Über die Karnevalstage bin ich erneut verreist. Diesmal nach Oruro – die Stadt des Karnevals. Ähnlich wie schon bei dem Fest der Virgen de Guadalupe in Sucre, von dem ich in meinem ersten Rundbrief erzählt habe, gibt es hier eine Entrada. Das ist eine Art Umzug, bei dem die verschiedensten Tänze aus ganz Bolivien aufgeführt werden. Jeder Tanz hat seine eigene Geschichte und Musik. Vor allem die kreativen und wunderschönen Kostüme, die sehr aufwendig anzufertigen sind, haben mich erneut sehr beeindruckt. Zwei komplette Tage dauert der Umzug an, welcher zu Ehren der Virgen del Socavón (Jungfrau der Bergwerkstollen) stattfindet. Auch im tanzenden Publikum ist die Stimmung meist sehr ausgelassen, schließlich kommen jährlich über 300 Tausend Besucher zu diesem Spektakel. In diesem Jahr waren es sogar 450 Tausend. Bei dem Fest werden christliche und indigene Traditionen miteinander vermischt. Nicht zum ersten Mal durfte ich über den kulturellen Reichtum dieses Landes staunen!

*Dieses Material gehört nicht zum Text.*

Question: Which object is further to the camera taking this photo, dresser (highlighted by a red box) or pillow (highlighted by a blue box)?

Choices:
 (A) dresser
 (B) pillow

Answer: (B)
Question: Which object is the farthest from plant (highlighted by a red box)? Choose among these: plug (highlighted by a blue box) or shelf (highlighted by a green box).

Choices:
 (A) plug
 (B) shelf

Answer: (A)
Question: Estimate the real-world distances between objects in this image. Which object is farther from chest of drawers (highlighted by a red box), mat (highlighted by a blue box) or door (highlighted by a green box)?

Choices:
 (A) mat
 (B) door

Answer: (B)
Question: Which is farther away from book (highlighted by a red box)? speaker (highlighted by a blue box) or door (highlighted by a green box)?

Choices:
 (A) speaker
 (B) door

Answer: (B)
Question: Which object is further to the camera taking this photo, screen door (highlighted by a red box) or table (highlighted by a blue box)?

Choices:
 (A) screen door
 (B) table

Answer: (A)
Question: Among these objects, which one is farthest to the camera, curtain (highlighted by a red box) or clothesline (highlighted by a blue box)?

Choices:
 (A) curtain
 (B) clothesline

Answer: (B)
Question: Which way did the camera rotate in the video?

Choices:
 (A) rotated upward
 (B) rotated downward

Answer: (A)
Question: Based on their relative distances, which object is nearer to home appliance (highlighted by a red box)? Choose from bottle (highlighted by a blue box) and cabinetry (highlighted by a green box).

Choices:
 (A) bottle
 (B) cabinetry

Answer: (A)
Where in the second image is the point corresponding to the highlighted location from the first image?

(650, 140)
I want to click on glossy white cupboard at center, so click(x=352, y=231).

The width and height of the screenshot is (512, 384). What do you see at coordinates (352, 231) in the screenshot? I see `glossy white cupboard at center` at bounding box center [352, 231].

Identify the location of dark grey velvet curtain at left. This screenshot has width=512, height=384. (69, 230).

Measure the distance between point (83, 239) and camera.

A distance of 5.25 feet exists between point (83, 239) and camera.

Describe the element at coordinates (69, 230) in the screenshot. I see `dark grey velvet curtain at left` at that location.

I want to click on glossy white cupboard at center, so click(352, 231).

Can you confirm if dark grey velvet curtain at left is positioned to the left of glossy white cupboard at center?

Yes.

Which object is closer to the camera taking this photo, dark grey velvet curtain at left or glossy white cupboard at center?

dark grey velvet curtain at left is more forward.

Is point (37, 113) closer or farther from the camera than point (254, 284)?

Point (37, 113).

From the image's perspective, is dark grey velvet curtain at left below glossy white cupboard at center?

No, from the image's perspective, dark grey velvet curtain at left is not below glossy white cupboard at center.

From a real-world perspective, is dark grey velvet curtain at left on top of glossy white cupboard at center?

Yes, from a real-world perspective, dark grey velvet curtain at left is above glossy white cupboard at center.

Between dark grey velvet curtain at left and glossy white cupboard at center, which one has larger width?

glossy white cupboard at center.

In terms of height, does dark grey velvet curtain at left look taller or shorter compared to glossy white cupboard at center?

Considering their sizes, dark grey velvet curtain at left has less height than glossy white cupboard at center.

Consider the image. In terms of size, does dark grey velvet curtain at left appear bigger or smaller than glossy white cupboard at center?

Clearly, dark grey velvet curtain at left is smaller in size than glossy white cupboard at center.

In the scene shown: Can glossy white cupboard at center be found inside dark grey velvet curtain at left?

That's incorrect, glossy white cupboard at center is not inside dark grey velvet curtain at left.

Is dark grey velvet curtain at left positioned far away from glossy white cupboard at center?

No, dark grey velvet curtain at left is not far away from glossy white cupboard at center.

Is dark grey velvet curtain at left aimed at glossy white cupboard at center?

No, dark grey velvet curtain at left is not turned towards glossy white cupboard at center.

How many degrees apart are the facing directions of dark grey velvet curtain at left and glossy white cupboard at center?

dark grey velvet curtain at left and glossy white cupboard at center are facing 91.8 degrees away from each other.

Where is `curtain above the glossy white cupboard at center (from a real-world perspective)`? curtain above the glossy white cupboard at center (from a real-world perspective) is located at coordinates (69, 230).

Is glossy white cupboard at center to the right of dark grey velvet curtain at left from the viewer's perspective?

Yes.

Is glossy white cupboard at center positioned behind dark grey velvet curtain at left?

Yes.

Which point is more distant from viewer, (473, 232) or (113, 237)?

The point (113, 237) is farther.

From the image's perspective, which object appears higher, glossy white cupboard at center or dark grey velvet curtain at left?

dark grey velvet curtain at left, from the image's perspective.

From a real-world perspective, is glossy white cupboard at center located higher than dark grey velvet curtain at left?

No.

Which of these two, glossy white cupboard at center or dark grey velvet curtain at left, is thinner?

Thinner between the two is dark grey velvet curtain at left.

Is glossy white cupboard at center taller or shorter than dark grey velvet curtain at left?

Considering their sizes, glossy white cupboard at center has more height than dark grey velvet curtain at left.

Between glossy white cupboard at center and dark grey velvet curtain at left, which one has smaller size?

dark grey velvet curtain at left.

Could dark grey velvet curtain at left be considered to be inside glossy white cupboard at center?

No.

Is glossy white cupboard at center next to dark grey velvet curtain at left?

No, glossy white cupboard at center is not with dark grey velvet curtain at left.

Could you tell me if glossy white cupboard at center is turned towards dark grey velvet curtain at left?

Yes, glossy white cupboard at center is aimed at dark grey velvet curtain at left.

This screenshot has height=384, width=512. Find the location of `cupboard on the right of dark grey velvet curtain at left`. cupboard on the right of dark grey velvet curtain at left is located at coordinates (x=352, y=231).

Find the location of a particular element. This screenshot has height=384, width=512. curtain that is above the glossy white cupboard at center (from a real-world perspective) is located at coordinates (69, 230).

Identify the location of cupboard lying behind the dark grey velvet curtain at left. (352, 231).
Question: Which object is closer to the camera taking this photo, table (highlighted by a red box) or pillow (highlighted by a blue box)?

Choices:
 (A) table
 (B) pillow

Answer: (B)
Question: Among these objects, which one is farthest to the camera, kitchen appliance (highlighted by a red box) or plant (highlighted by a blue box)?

Und so gerne ich auch durch Bolivien reise, so sehr ich mich freue mehr von der Vielfältigkeit dieses Landes zu entdecken, genau so sehr freue ich mich auch immer wieder auf Sucre – auf mein Zuhause. Wie es scheint, bin ich endlich angekommen.
Zu guter Letz möchte ich euch noch mein Lieblingsgericht vorstellen: Es heißt Piqué Macho und ist ein Gemisch aus Pommes, Tomaten, Paprika, Zwiebeln, Würstchen, Schweinefleisch, Eiern und ganz viel Ketchup und Mayonnaise. Und – man mag es kaum glauben – es schmeckt unglaublich gut!
Liebe Grüße, Lara
Noch eine kleine Anmerkung: Vielleicht hat der ein oder andere von euch Interesse daran, sich mal über die politische Situation Boliviens zu informieren. Hier ist momentan einiges los. Der Präsident möchte eine Wiederwahl erreichen, obwohl das der Verfassung widerspricht und er in den letzten Jahren viele seiner Befürworter verloren hat.